**TASK OBJECTIVE**: Provide an exact copy of the data, excluding the images.

**DATA SHOWN**:

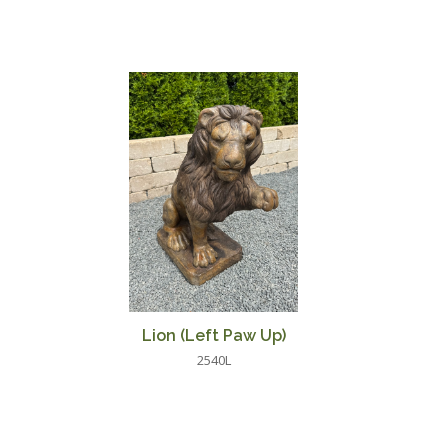
Lion (Left Paw Up)
2540L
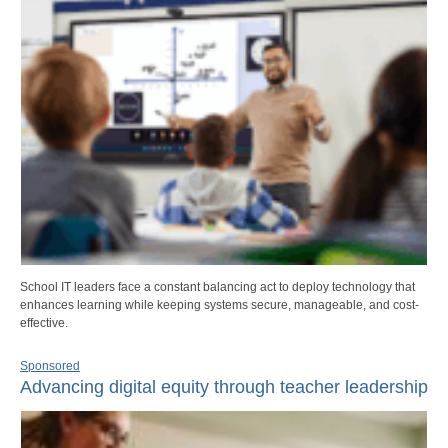
School IT leaders face a constant balancing act to deploy technology that
enhances learning while keeping systems secure, manageable, and cost-
effective.
Sponsored
Advancing digital equity through teacher leadership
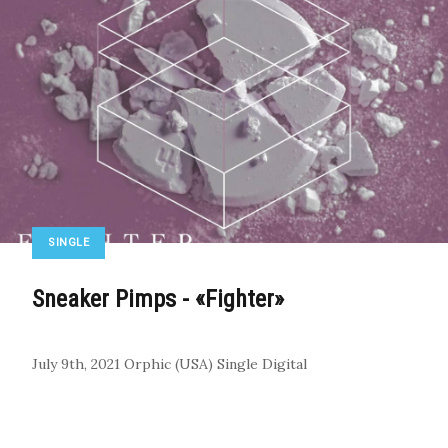
SINGLE
Sneaker Pimps - «Fighter»
July 9th, 2021
Orphic (USA)
Single
Digital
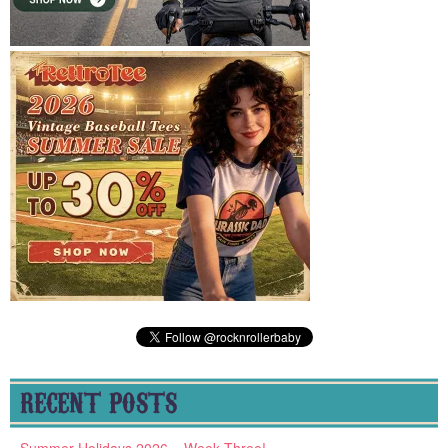
RECENT POSTS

**RESPONSE**:
Lion (Left Paw Up)
2540L
School IT leaders face a constant balancing act to deploy technology that
enhances learning while keeping systems secure, manageable, and cost-
effective.
Sponsored
Advancing digital equity through teacher leadership
SINGLE
Sneaker Pimps - «Fighter»
July 9th, 2021
Orphic (USA)
Single
Digital
RECENT POSTS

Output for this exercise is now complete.